Fortunately, a country with torrential monsoons and floods can also benefit from flooding that washes out pollution, especially in the wet zone, and occasionally in the dry zone too. Floods are an important ecological correction mechanism in environments that have been badly managed. The election manifestos are high on constitutional change and issues of financial corruption, but ignore the more important need to re-think in terms of long term sustainable development where we prevent periodic flooding as well as land erosion.

Glyphosate is a well-known herbicide that acts on plants but non-toxic to animals and humans as seen from three decades of use in the West. It is also cardinal to the technology of genetically modified (GMO) crops commercialized by Monsanto. A California doctor linked to an NGO in “battle” with Monsanto, and his indigenous partners in Colombo argued that glyphosate was the cause of kidney disease in the Rajarata. Their strong political links enabled them to get the Mahinda Rajapaksa government to agree to ban this herbicide in September 2013.
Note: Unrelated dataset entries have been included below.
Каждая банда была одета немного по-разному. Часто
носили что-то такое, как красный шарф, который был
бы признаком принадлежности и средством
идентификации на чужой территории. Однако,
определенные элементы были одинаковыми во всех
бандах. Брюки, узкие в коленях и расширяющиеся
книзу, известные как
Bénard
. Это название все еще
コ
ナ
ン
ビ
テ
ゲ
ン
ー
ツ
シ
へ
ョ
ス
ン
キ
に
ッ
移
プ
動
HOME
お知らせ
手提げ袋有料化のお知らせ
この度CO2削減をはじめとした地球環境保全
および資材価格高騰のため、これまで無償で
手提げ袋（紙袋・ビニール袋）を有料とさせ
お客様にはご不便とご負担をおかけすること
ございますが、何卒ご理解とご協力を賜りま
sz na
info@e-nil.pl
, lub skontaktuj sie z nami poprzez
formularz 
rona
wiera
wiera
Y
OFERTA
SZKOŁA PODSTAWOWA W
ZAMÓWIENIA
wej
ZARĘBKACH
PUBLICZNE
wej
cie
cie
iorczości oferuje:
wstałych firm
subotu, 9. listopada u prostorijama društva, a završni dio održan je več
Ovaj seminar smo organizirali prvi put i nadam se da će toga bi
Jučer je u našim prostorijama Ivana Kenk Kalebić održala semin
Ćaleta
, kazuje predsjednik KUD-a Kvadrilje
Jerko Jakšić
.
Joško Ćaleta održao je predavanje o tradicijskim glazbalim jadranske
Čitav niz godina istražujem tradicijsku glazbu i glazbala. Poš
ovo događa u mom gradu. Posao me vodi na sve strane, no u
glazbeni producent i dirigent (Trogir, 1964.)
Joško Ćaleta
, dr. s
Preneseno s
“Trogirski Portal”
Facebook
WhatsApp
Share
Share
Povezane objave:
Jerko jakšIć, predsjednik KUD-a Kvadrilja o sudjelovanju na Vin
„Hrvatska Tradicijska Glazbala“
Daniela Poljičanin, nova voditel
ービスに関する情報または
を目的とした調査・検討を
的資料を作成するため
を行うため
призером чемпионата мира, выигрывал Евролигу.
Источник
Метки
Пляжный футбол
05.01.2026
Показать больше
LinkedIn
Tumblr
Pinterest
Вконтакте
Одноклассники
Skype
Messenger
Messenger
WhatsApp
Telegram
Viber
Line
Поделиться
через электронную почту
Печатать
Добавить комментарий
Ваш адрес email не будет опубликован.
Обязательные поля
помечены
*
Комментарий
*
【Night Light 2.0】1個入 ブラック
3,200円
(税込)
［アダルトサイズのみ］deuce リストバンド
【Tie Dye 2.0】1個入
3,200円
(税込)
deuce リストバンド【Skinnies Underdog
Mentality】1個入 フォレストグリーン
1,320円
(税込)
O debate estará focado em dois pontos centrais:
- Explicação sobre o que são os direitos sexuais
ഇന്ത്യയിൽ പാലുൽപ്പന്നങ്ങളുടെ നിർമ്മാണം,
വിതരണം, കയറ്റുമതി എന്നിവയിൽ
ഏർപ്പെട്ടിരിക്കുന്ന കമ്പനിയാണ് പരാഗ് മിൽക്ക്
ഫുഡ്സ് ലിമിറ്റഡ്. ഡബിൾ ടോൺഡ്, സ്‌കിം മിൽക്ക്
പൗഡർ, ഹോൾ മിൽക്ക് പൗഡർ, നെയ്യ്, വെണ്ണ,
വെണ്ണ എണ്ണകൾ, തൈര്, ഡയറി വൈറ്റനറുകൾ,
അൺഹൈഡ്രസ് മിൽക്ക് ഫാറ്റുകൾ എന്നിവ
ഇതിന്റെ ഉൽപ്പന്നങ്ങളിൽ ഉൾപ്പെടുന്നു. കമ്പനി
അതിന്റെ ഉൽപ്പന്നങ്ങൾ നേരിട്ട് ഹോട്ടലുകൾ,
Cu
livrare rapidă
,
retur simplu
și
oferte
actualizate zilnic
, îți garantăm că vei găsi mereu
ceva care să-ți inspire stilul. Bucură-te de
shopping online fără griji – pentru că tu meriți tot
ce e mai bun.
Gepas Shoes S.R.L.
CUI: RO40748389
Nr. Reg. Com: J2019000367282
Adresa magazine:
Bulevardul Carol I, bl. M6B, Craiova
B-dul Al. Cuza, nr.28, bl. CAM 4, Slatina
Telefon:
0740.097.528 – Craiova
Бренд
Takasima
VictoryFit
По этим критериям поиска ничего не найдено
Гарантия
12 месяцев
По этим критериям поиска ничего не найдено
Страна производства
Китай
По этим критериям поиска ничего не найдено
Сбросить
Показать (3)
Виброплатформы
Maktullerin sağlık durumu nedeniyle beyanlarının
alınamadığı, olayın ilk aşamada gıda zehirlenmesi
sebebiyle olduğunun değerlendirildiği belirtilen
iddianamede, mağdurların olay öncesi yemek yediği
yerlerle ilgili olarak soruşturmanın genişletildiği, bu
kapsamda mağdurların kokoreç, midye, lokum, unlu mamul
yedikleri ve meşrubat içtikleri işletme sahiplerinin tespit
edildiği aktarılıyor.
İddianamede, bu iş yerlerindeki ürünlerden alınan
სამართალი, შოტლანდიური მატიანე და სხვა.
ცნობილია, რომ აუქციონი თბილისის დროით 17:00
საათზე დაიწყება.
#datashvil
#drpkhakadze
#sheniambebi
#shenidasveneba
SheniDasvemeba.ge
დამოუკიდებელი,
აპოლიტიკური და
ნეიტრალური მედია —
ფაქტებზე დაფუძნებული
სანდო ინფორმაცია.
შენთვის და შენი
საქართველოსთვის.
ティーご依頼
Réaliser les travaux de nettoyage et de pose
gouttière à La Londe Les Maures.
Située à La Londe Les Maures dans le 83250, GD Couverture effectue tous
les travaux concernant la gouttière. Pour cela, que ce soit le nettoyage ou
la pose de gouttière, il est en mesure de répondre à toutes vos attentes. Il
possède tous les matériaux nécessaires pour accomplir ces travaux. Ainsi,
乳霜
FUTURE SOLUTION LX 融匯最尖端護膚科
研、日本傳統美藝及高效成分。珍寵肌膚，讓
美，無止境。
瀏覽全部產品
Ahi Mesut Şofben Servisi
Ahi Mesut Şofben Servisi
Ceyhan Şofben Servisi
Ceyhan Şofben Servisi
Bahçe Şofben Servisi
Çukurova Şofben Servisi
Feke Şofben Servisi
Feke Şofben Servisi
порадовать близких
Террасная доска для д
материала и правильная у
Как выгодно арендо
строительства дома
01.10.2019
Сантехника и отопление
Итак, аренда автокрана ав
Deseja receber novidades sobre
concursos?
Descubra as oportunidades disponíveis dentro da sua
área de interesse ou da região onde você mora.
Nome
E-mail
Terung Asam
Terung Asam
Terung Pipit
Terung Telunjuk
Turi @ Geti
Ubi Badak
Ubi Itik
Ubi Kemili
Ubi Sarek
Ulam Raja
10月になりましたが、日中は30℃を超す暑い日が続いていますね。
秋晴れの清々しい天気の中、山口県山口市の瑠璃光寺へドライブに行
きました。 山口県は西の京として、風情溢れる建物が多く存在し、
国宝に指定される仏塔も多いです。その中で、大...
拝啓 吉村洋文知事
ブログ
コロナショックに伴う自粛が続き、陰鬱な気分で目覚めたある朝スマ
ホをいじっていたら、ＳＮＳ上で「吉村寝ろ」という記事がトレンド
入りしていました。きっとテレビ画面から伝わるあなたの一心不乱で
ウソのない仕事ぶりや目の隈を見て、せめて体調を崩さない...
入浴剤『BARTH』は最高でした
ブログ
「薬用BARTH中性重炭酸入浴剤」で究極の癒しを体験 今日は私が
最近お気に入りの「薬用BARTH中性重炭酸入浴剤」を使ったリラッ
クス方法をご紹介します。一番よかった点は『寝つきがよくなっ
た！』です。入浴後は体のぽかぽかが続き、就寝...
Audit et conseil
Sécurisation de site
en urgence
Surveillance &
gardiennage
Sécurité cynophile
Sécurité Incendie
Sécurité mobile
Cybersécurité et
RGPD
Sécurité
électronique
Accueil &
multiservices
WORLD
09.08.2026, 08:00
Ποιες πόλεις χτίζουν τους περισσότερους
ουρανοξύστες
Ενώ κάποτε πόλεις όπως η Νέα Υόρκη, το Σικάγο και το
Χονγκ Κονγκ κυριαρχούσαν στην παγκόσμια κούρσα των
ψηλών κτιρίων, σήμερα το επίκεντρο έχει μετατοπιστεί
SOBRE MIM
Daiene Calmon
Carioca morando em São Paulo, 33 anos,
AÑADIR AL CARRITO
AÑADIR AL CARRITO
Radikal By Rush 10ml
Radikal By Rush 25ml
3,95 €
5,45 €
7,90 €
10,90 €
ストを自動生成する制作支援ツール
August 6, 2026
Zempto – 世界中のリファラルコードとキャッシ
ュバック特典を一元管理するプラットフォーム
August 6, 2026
However, even the politicians soon understood that this would destroy our plantations and hopes of food self-sufficiency. The impracticality of replacing fertilizers by compost, and herbicides by hand weeding in the internationally competitive tea and rubber industries was self-evident. Switching to traditional rice giving 1/3 the harvest, and costing five times even in normal times, would shoot the price some 15-20 times, not to mention the effect on vegetables, fruits etc. The idea, if implemented, would have dire effects. The proposed ban was shelved.

The opposition to Glyphosate is purely a side-skrimish in the anti-GMO battle. A GMO technology, if controlled by a giant agrochemical company should be absolutely opposed.

Glyphosate is not the only case where the Global NGOs have influenced our policies to our detriment. We fog our environment with poisonous insecticides hoping to eradicate Dengu but fail to do so. DDT is the safe answer to get rid of the Dengu mosquito, but this goes against US policy regarding DDT (we are NOT advocating the use of DDT for agricultural use).

Elections are when promises are made. Rajapaksa offered to give clean water to the Rajarata. This has been a regular recommendation for fighting CKDU given by scientists and medical men, but eclipsed by fear-mongering calls for banning “poisonous agro-chemicals”. Such bans will crush the already imperiled Rajarata farmers, possibly leading to the end of agriculture there. Sirisena’s proposal to TOTALLY ban agrochemicals to fight CKDU is mere hypocritical pandering to public fears to gain votes.